I also have this other thing, rejecting the manner in which the USA has conducted free trade does not equate to bringing back Smoot-Hawley.
Free Trade’s promise, for those of you who weren’t aware in the 80′s time frame was that much cheaper consumer goods would increase the purchasing power of the everyday consumer, thus the disposable income, and we all would be happy and have more money.
In 1980 the price of a Ford Fairmont made in Michigan (mid sized vehicle)was $4,890 Today the bottom end of the Ford Fusion line $22,110. It is made in Mexico.
In 1980 the median income was $16,671. In 2014 it was $53,013.
In 1980 a Ford Fairmont made in Michigan was 29% of income.
Today a Ford Fusion from Mexico is 42% of income.
But what is median income?
So as manufacturing of the single item that stood for US dominance has moved with labor the costs of free trade (which is PHYSICS, not politics, if you embark on free trade), the price gain of free trade is NEGATIVE ($ -17,220) in both absolute and relative terms.
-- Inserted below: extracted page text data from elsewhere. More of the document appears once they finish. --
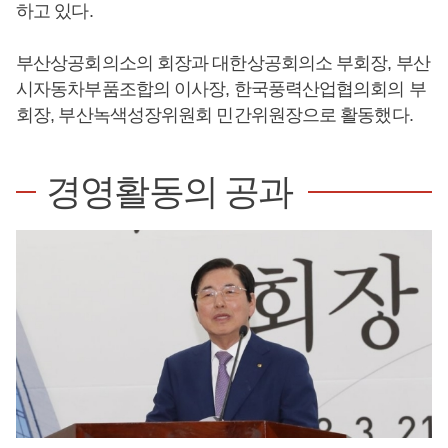
하고 있다.
부산상공회의소의 회장과 대한상공회의소 부회장, 부산
시자동차부품조합의 이사장, 한국풍력산업협의회의 부
회장, 부산녹색성장위원회 민간위원장으로 활동했다.
경영활동의 공과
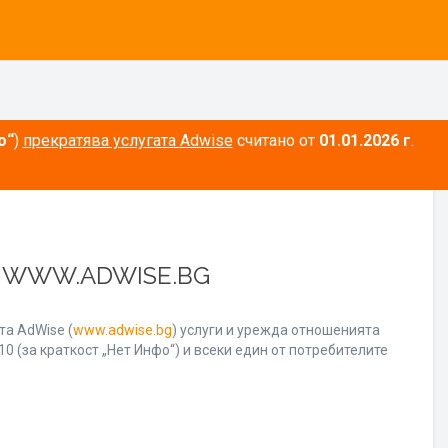
о“
)
прекратява услугата Adwise
считано от
01.01.2026 г
.
А WWW.ADWISE.BG
а AdWise (
www.adwise.bg
) услуги и урежда отношенията
0 (за краткост „Нет Инфо“) и всеки един от потребителите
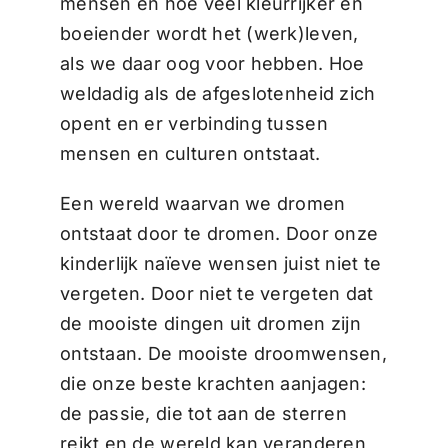
mensen en hoe veel kleurrijker en
boeiender wordt het (werk)leven,
als we daar oog voor hebben. Hoe
weldadig als de afgeslotenheid zich
opent en er verbinding tussen
mensen en culturen ontstaat.
Een wereld waarvan we dromen
ontstaat door te dromen. Door onze
kinderlijk naïeve wensen juist niet te
vergeten. Door niet te vergeten dat
de mooiste dingen uit dromen zijn
ontstaan. De mooiste droomwensen,
die onze beste krachten aanjagen:
de passie, die tot aan de sterren
reikt en de wereld kan veranderen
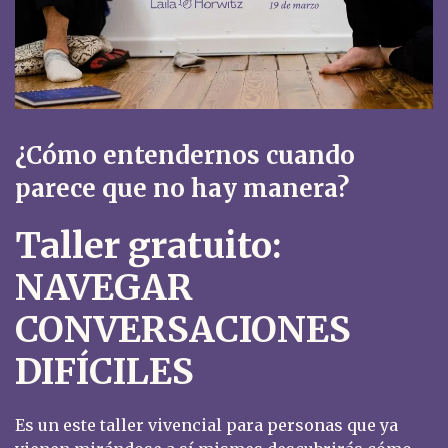
¿Cómo entendernos cuando
parece que no hay manera?
Taller gratuito:
NAVEGAR
CONVERSACIONES
DIFÍCILES
Es un este taller vivencial para personas que ya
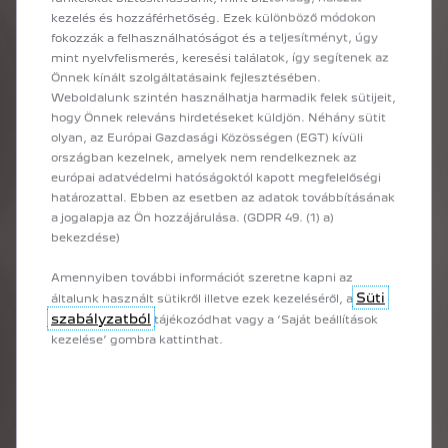
suivantes : Live, Active, Style, Allure, Active Auto Ecole, Allure Auto Ecole,
kezelés és hozzáférhetőség. Ezek különböző módokon
Roadtrip et GT pour les versions thermiques et Active, Style, Allure, Roadtrip et
fokozzák a felhasználhatóságot és a teljesítményt, úgy
GT pour les versions électriques.
mint nyelvfelismerés, keresési találatok, így segítenek az
Vous êtes un professionnel ? Découvrez également nos versions Business
Önnek kínált szolgáltatásaink fejlesztésében.
avec les Peugeot 208 Active Business et Peugeot 208 Allure Business.
Weboldalunk szintén használhatja harmadik felek sütijeit,
Disponibles également en version électrique et thermique.
hogy Önnek releváns hirdetéseket küldjön. Néhány sütit
olyan, az Európai Gazdasági Közösségen (EGT) kívüli
CHOISISSEZ VOTRE MOTORISATION
országban kezelnek, amelyek nem rendelkeznek az
európai adatvédelmi hatóságoktól kapott megfelelőségi
Offrez-vous la liberté de choisir la motorisation qui vous convient pour votre
határozattal. Ebben az esetben az adatok továbbításának
Peugeot 208 5 portes:
a jogalapja az Ön hozzájárulása. (GDPR 49. (1) a)
- En électrique, vous vous assurez la possibilité de circuler selon vos envies, y
bekezdése)
compris dans les zones à circulation restreinte.
- En thermique, vous choisissez parmi les motorisations performantes et
Amennyiben további információt szeretne kapni az
efficientes essence ou diesel.
Süti
általunk használt sütikről illetve ezek kezeléséről, a
szabályzatból
tájékozódhat vagy a ’Saját beállítások
UN DESIGN ET DES TECHNOLOGIES ADAPTÉS
kezelése’ gombra kattinthat.
En fonction de la version choisie, différentes options s’offrent également à
vous, au niveau du design notamment mais aussi au niveau des technologies.
Au niveau du design, des différences sont notables au niveau des jantes, du
volant, des phares LED ainsi que des finitions présentes sur le tableau de bord
notamment.
Quant aux technologies, en fonction de la version que vous choisirez,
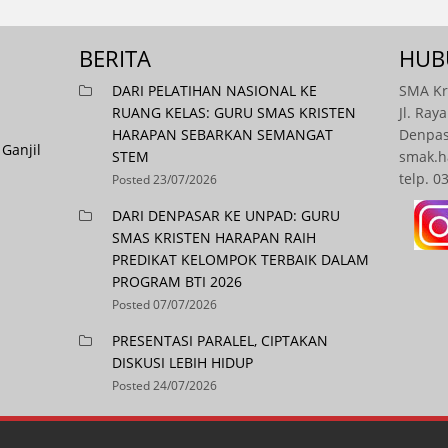
BERITA
HUB
DARI PELATIHAN NASIONAL KE
SMA Kr
RUANG KELAS: GURU SMAS KRISTEN
Jl. Ray
HARAPAN SEBARKAN SEMANGAT
Denpas
Ganjil
STEM
smak.
telp. 0
Posted 23/07/2026
DARI DENPASAR KE UNPAD: GURU
SMAS KRISTEN HARAPAN RAIH
PREDIKAT KELOMPOK TERBAIK DALAM
PROGRAM BTI 2026
Posted 07/07/2026
PRESENTASI PARALEL, CIPTAKAN
DISKUSI LEBIH HIDUP
Posted 24/07/2026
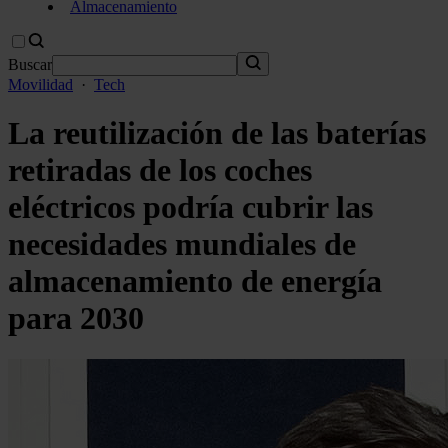
Almacenamiento
Buscar
Movilidad
·
Tech
La reutilización de las baterías
retiradas de los coches
eléctricos podría cubrir las
necesidades mundiales de
almacenamiento de energía
para 2030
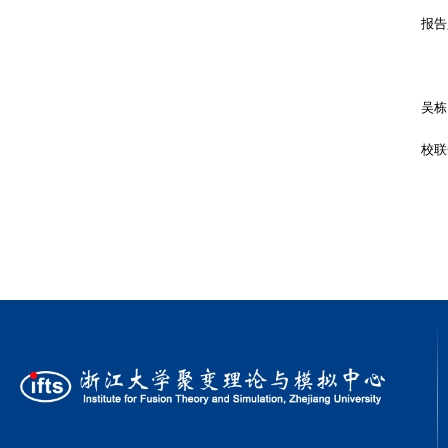
报告
吴栋
校联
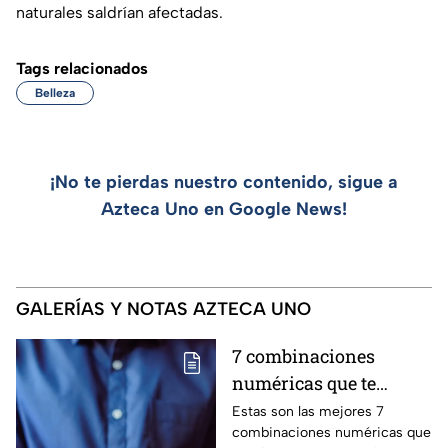
naturales saldrían afectadas.
Tags relacionados
Belleza
¡No te pierdas nuestro contenido, sigue a
Azteca Uno en Google News!
GALERÍAS Y NOTAS AZTECA UNO
7 combinaciones
numéricas que te
avisan que un milagro
Estas son las mejores 7
combinaciones numéricas que
económico está en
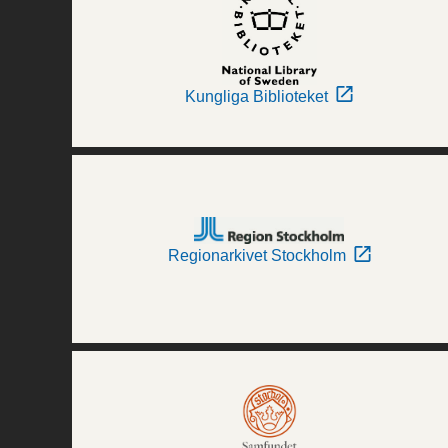
Kungliga Biblioteket
Regionarkivet Stockholm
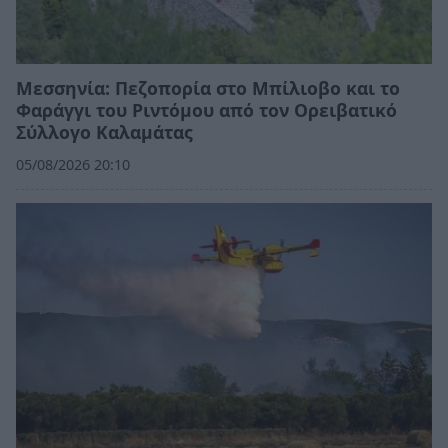
Μεσσηνία: Πεζοπορία στο Μπίλιοβο και το
Φαράγγι του Ριντόμου από τον Ορειβατικό
Σύλλογο Καλαμάτας
05/08/2026 20:10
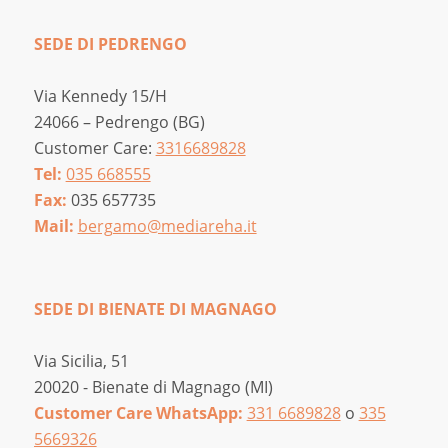
SEDE DI PEDRENGO
Via Kennedy 15/H
24066 – Pedrengo (BG)
Customer Care:
3316689828
Tel:
035 668555
Fax:
035 657735
Mail:
bergamo@mediareha.it
SEDE DI BIENATE DI MAGNAGO
Via Sicilia, 51
20020 - Bienate di Magnago (MI)
Customer Care WhatsApp:
331 6689828
o
335
5669326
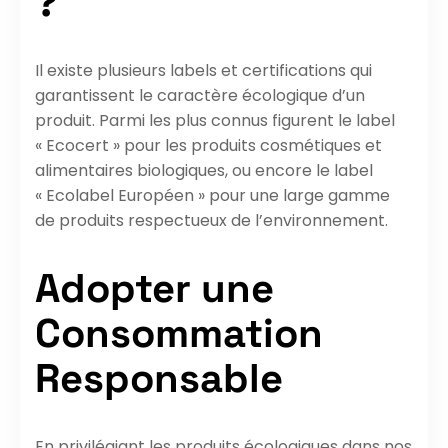
?
Il existe plusieurs labels et certifications qui
garantissent le caractère écologique d’un
produit. Parmi les plus connus figurent le label
« Ecocert » pour les produits cosmétiques et
alimentaires biologiques, ou encore le label
« Ecolabel Européen » pour une large gamme
de produits respectueux de l’environnement.
Adopter une
Consommation
Responsable
En privilégiant les produits écologiques dans nos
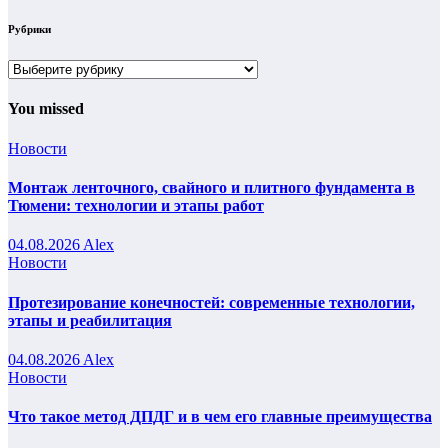
Рубрики
Рубрики
You missed
Новости
Монтаж ленточного, свайного и плитного фундамента в
Тюмени: технологии и этапы работ
04.08.2026
Alex
Новости
Протезирование конечностей: современные технологии,
этапы и реабилитация
04.08.2026
Alex
Новости
Что такое метод ДПДГ и в чем его главные преимущества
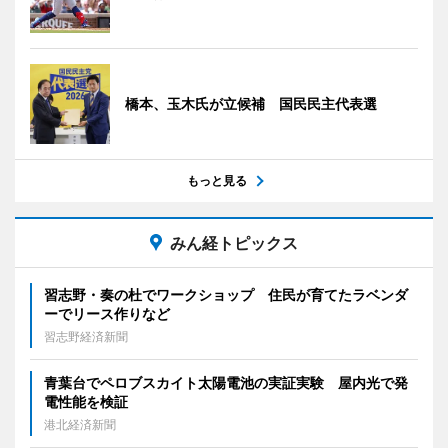
橋本、玉木氏が立候補 国民民主代表選
もっと見る
みん経トピックス
習志野・奏の杜でワークショップ 住民が育てたラベンダ
ーでリース作りなど
習志野経済新聞
青葉台でペロブスカイト太陽電池の実証実験 屋内光で発
電性能を検証
港北経済新聞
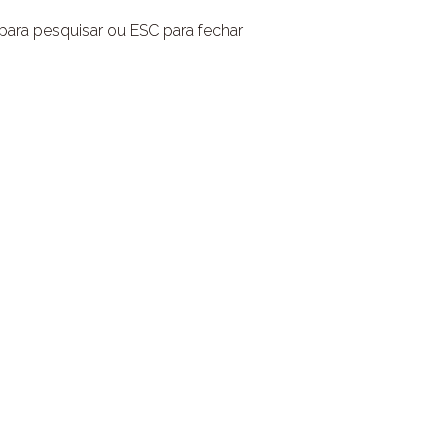
 para pesquisar ou ESC para fechar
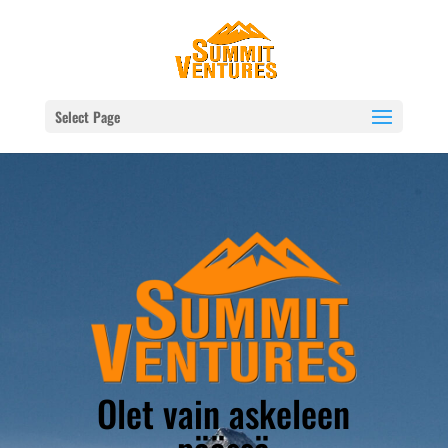
Select Page
Olet vain askeleen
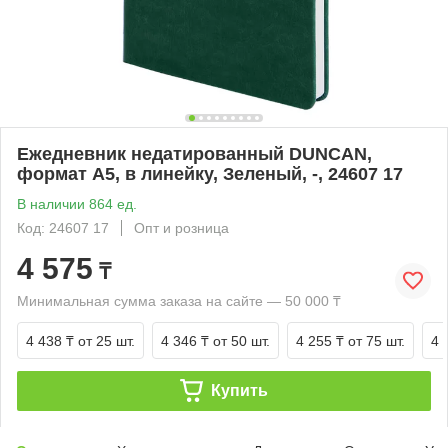
Ежедневник недатированный DUNCAN,
формат А5, в линейку, Зеленый, -, 24607 17
В наличии 864 ед.
Код: 24607 17
Опт и розница
4 575
₸
Минимальная сумма заказа на сайте — 50 000 ₸
4 438 ₸
от 25 шт.
4 346 ₸
от 50 шт.
4 255 ₸
от 75 шт.
4 
Купить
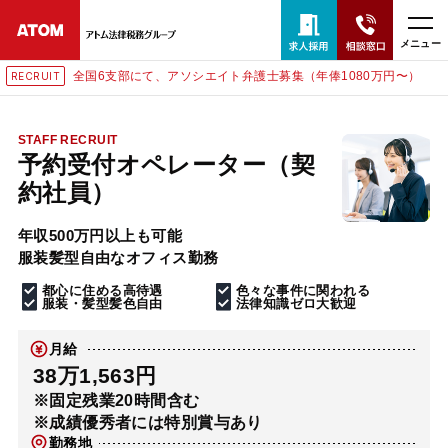
メニュー
全国6支部にて、アソシエイト弁護士募集（年俸1080万円〜）
RECRUIT
24時間365日全国対応
無料相談窓口はこちら
STAFF RECRUIT
予約受付オペレーター（契
電話・LINE・メールで相談予約受付中
約社員）
年収500万円以上も可能
ホーム
服装髪型自由なオフィス勤務
都心に住める高待遇
色々な事件に関われる
取扱分野
服装・髪型髪色自由
法律知識ゼロ大歓迎
月給
解決実績
38万1,563円
※固定残業20時間含む
※成績優秀者には特別賞与あり
アクセス
勤務地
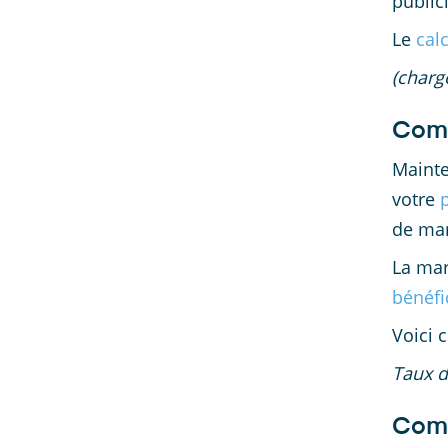
publici
Le
cal
(charg
Comm
Mainte
votre
de mar
La mar
bénéfi
Voici 
Taux d
Comm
Worse still, while you are paying nearly HALF of a year’s income now, for your car made in a nation whose per capita income is 1/5 of the USA’s, the odds are your ability to come up with that sum have SINCE THE 1980′s become MORE UNFAVORABLE unless you are in the top 20% of earners.
Free Traders argue there is no way to buck this, and workers should be retrained and be prepared to give up their way of life and family and move to where other jobs are (Hillary - ‘we are going to put a lot of coal mines out of business’).
Free traders however, want BOTH an economic world without borders, and a military world with invulnerable ones.
Since, unless rapacious taxes are the goal, the disposable income of the middle class is the marker of govt revenues which are then collected to be spent in part on military/defense goals, and since free trade CRUSHES this marker, the free traders are OUT OF THEIR MINDS.
Since labor costs have decreased, taxes in other nations are lower, real estate is almost always less, and costs of doing business are much lower, but prices are not, where is the margin gain going?
Boards? Dividends? Cash retained? Top management? Stock buybacks (from who?)
Am I sounding like an economic radical now?
The arguments now being made AGAINST moves away from free trade as we have practiced it are:
It will be a tax on the poorestThis is the same argument originally made IN REVERSE in favor of free trade that the consumer would benefit from lower prices of goods made overseas. We do NOT have lower prices anywhere, and it should be obvious that WELL OVER AND ABOVE automation productivity gains we have traded careers and INDUSTRIES HERE, for purportedly lower price increases in the jobs and industries moving to other much lower cost nations. Except there are no lower prices, and price increases continue as overseas workers want better lives too.
It will start a trade war just like the 1930′sThis is not the 1930′s. This is nothing like the 1930′s. And FAIR TRADE will trade back FOR INSTANCE some lousy products made more cheaply overseas for USA industries that will provide INCREASED NATIONAL DISPOSABLE INCOME (see: Japan 1950-1979). If necessary, for strategic industries, we can just embargo certain products to ensure the demand for them is filled domestically with sliding numbers over time. What will China punish us by doing that is WORSE than this?
We are in a cycle of more and more demands chasing fewer and fewer financial resources.
FACT.
We cannot continue.
It is unsustainable EXCEPT FOR THE FEW.
It’s time to try something else.
Free trade as WE have practiced it, HAS FAILED.
So what would West Virginia and Eastern Kentucky offer DeWalt, or Crafstman, or Milwaukee tools, to open that new tool factory right where the coal mine workers live?